Many years of experience in Damascus technology allowed me to easily and quickly master a similar technology, only in a different material. Clay, and especially porcelain, are able, in the same sequence, to go through the entire cycle of splicing and modulation of color composites without loss of clarity of the small module. It is easy to detect their apparent similarity not only in the technological moments of mixing and exposing the internal structure, or in their constructive principle of compilation, but also in similar compositional patterns associated with color and graphic means of expression on the surface of finished products, which cannot but attract with its logical beauty.

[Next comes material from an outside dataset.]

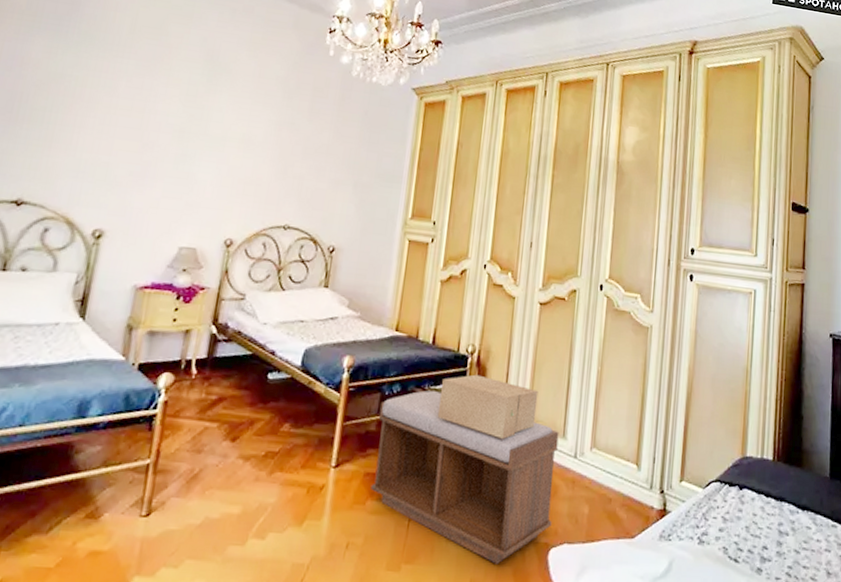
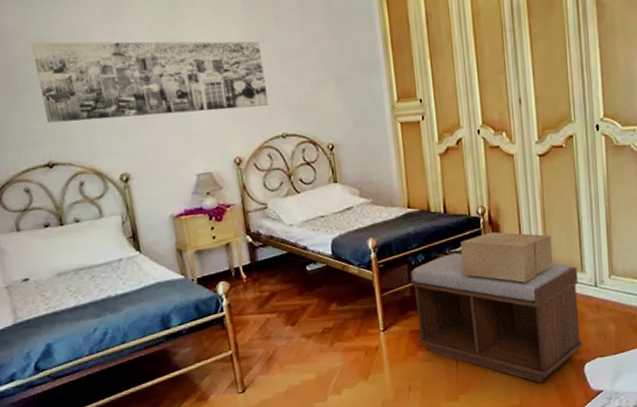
wall art: none [35,76,288,194] -> present [31,41,269,123]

What is the difference between natural stone and such a material as mixed colored masses? In essence, they are very related in terms of the chemical composition of their substances - the color palette is formed due to impurities of oxides and salts of various metals - but the methods of "kneading" are slightly different; in one case, nature "creates" while in the other, the creation results from the consciousness and experience of man.

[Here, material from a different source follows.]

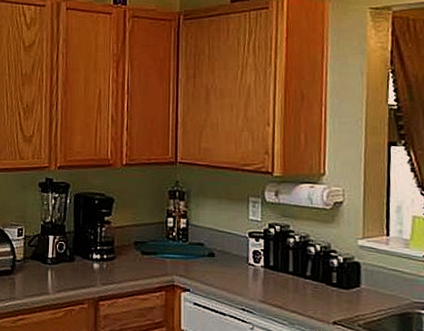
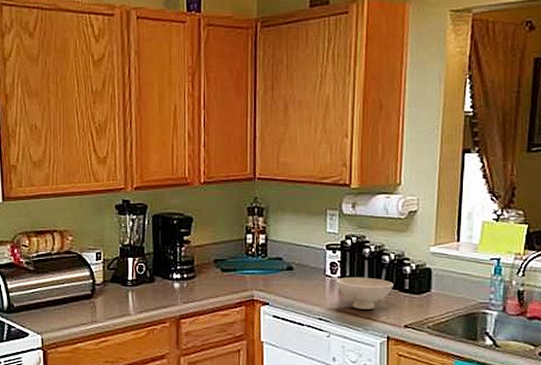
bowl: none [260,267,320,302] -> present [336,277,393,309]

The "neriage" technique is associated with natural textures and mixing methods, similar to a Damascus steel technique, the so-called "wild damascus", where composites are mixed by layering in a single direction, folding like a stack of paper sheets, or like puff pastry in the case of clay. From this standpoint, the textures can be very similar to the textures of various types of wood in the case of metal or various ornamental stones in the case of ceramics (marble, granite, jasper, lapis lazuli). This is the predecessor of the “agateware” technique which was born in medieval China as a way to imitate natural agate.
The technique of "nerikomi" experienced significant development and application among Japanese ceramic artists in the 60s of the twentieth century. Here, the technique of mixing various colored masses became more complicated and began to bear, in addition to decorative properties, an artistically semantic load.

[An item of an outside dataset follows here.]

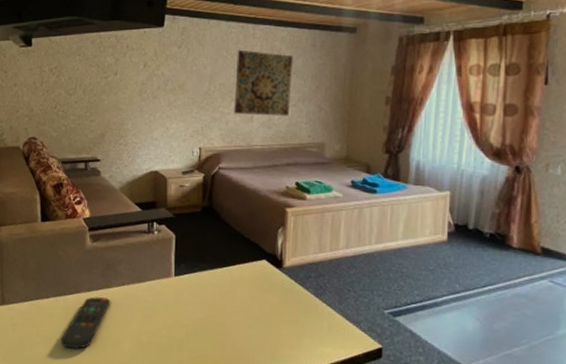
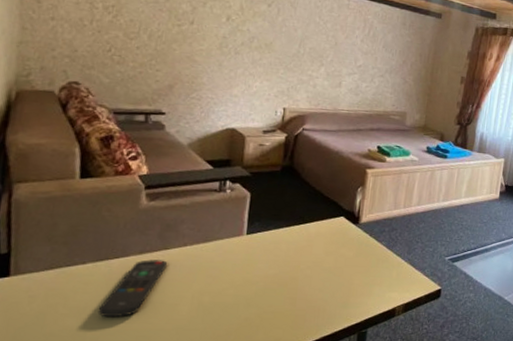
wall art: present [233,49,294,117] -> none [322,17,385,86]

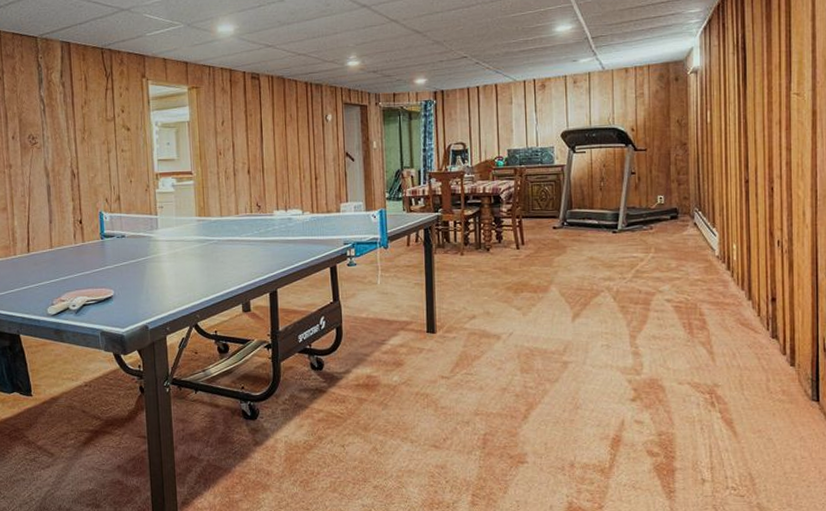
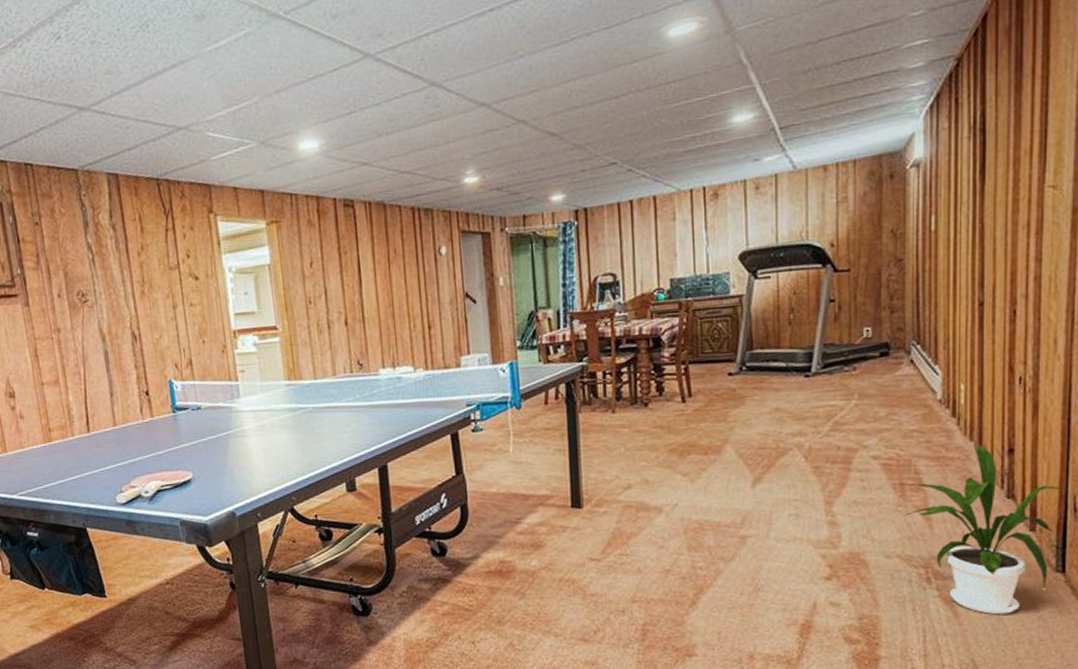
house plant: none [687,294,817,435] -> present [898,445,1066,615]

In parallel, the same trends were observed in the technique of Damascus steel; a special constructive sense appeared in the folding of composite steels (the so-called mosaic damascus), which improved the mechanical properties of blade steel, and the pattern emerging on the surface of the product, in addition to decorative and stylistic properties, was a technological map of the authenticity of the manufacturing method of the blade.
It so happened that at about the same time as I began experimenting with the technique of Damascus steel in 1988, I also started using clay of two colors as a material for modeling the process of folding and opening the internal structure of various packages of steel. Of course, I couldn't have known that this was, in essence, "nerikomi". And only a few years ago the idea and opportunity materialized to explore this technique more substantially.